Should Christian groups such as this have ready access to the White House?

http://www.villagevoice.com/issues/0420/perlstein.php

[quote]
It was an e-mail we weren’t meant to see. Not for our eyes were the notes that showed White House staffers taking two-hour meetings with Christian fundamentalists, where they passed off bogus social science on gay marriage as if it were holy writ and issued fiery warnings that “the Presidents [sic] Administration and current Government is engaged in cultural, economical, and social struggle on every level”—this to a group whose representative in Israel believed herself to have been attacked by witchcraft unleashed by proximity to a volume of Harry Potter. Most of all, apparently, we’re not supposed to know the National Security Council’s top Middle East aide consults with apocalyptic Christians eager to ensure American policy on Israel conforms with their sectarian doomsday scenarios.[\quote]

Of course they shouldn’t.

I find this very scary.

Do you?

I also find this scary, if it’s true, but beyond waiting until the election and voting the bozos out, what can be done? They can talk to whatever nutjobs and halfwits they want, just like us.

No

If they’re americans, then they should be ‘allowed’ whatever access the Wh decides to give them.
Can’t help it that they’re nutty.

As much as I wish I could pick the Admin’s friends…

The cited Village Voice story also says:

Is this really how they think? More to the point, is this how the born-again GWB thinks? Is it?

(If what they’re describing really is a precondition for the End Times, then the appropriate response would be to forcibly evacuate Jerusalem and nuke it with dirty bombs, so thoroughly that nobody could go near the site for another thousand years.)

(Besides, Solomon built the Temple, not David. But that might be the Voice’s mistake.)

I don’t see a problem with them meeting with the White House, anymore than with any special interest group meeting with the White House. I think they’re wackos, but wackos have the right to lobby too, I guess.

This just looks like standard lobbying to me. This group is probably no worse than your average NRA lobbyist in terms of craziness.

And I doubt that Bush believes in the same things they do, he’s a Methodist, not a Pentecostal.

For such an “exposive” revelation, I find it interesting that they didn’t print the email’s contents word for word.

When I worked for a Senator (not exactly analogous, sure, but close enough), we took meetings with a lot of people from our state who were either a little nutty or whom we didn’t agree with. Taking a meeting doesn’t imply accepting what those in the meeting are saying. It just means you listen to them, say “we’ll keep your thoughts in mind,” and let them go after a half-hour or an hour. No big deal.

Whether or not I like the Bush Administration’s decision making process (or decisions), I do not see any reason why they shouldn’t meet with various interest groups. I wish they would see more interest groups, not fewer.
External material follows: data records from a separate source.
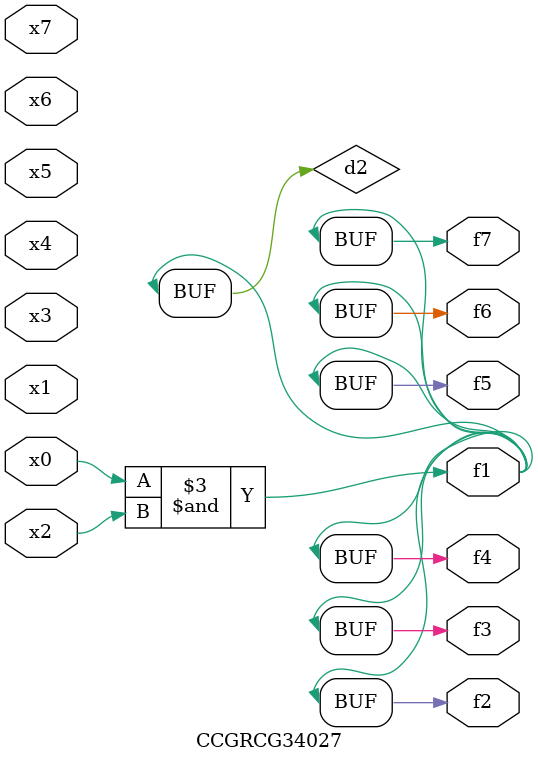
<source format=v>
module CCGRCG34027(
	input x0, x1, x2, x3, x4, x5, x6, x7,
	output f1, f2, f3, f4, f5, f6, f7
);

	wire d1, d2;

	nor (d1, x3, x6);
	and (d2, x0, x2);
	assign f1 = d2;
	assign f2 = d2;
	assign f3 = d2;
	assign f4 = d2;
	assign f5 = d2;
	assign f6 = d2;
	assign f7 = d2;
endmodule

</source>
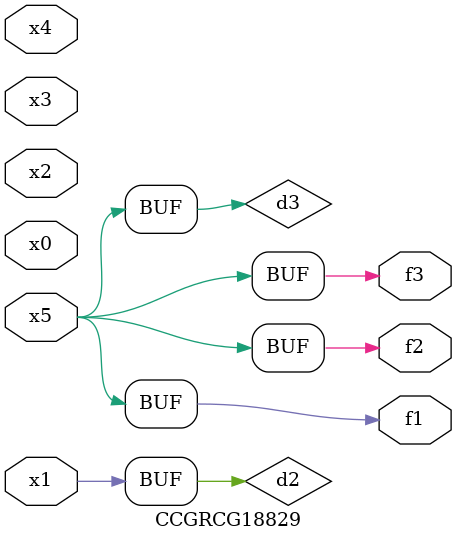
<source format=v>
module CCGRCG18829(
	input x0, x1, x2, x3, x4, x5,
	output f1, f2, f3
);

	wire d1, d2, d3;

	not (d1, x5);
	or (d2, x1);
	xnor (d3, d1);
	assign f1 = d3;
	assign f2 = d3;
	assign f3 = d3;
endmodule

</source>
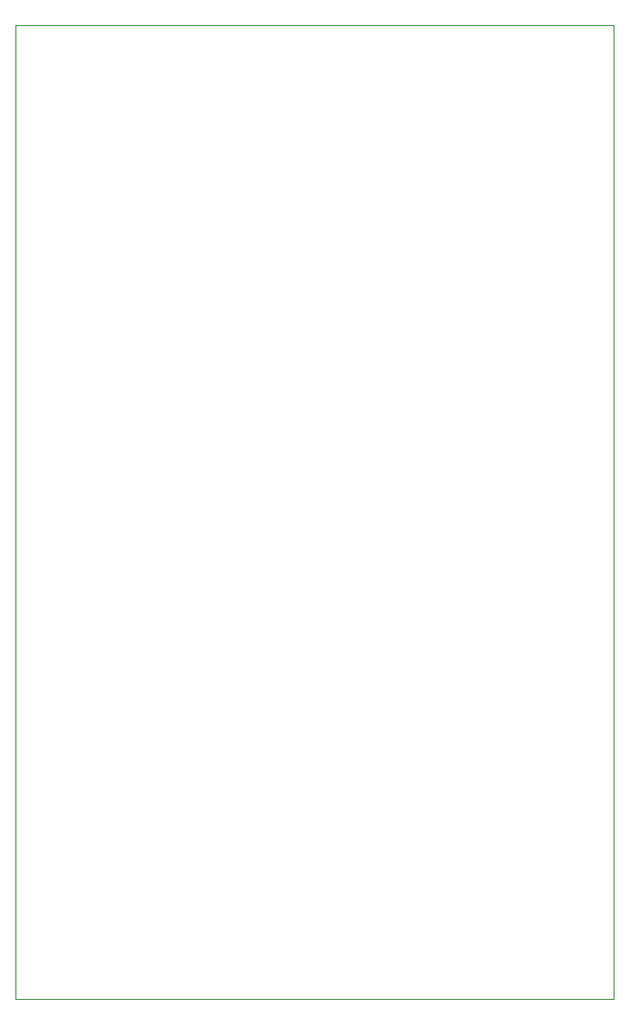
<source format=gbr>
%TF.GenerationSoftware,KiCad,Pcbnew,8.0.7-1.fc41*%
%TF.CreationDate,2025-01-30T18:34:34-08:00*%
%TF.ProjectId,EP-Booster,45502d42-6f6f-4737-9465-722e6b696361,rev?*%
%TF.SameCoordinates,Original*%
%TF.FileFunction,Profile,NP*%
%FSLAX46Y46*%
G04 Gerber Fmt 4.6, Leading zero omitted, Abs format (unit mm)*
G04 Created by KiCad (PCBNEW 8.0.7-1.fc41) date 2025-01-30 18:34:34*
%MOMM*%
%LPD*%
G01*
G04 APERTURE LIST*
%TA.AperFunction,Profile*%
%ADD10C,0.050000*%
%TD*%
G04 APERTURE END LIST*
D10*
X117000000Y-21500000D02*
X169500000Y-21500000D01*
X169500000Y-107000000D01*
X117000000Y-107000000D01*
X117000000Y-21500000D01*
M02*

</source>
Well, despite the hysterical tone of the Village Voice article, at least Perlstein had the integrity to point out that

In other words, after all the confabulating and conveying of prophetic messages from the kooks, the White House went ahead and acted against their wishes.

This might be a reason for people who oppose the “Christian Zionists” to also oppose the re-election of President Bush, but there is hardly anything unethical or morally objectionable to White House staff members meeting with some group.
This is a non-story.

I think what’s got Reeder concerned is the belief that only some nuts will get free access to senior White House officials, while other nuts (those with nutty views the Administration doesn’t subscribe to) will get ignored, obfusicated, and generally barred from those selfsame officials. Kinda like Dick Cheney’s secret energy task force meetings, y’know?

In a country where the seperation of church and state is LAW I’m disturbed that it is legal to have a PAC solely based on religious belief.

In a country where the separation of church and state is law, I’d be disturbed if religious belief were used as the reason to make something illegal that was otherwise legal!

You have a unique interpretation of the First Amendment. Fortunately, that interpreation is not shared by the courts. You might want to read the whole amendment sometime, especially the part after “establishment of religion”:

Yeah, but that’s just standard operating proceedure. Lets say you’ve got 4 different groups trying to get meetings.

  1. Nuts who generally support your views
  2. Sane people who generally support your views
  3. Sane people who generally oppose your views
  4. Nuts who generally oppose your views.

You’re going to definately meet with 2, and probably even with 3, before you talk to 1 and 4, but you’re going to meet with 1 before 4, just because you and 4 don’t have anything to talk about. (You and 3 probably don’t have anything to talk about either, but 3 probably has enough clout that you at least worry about what they’re doing.)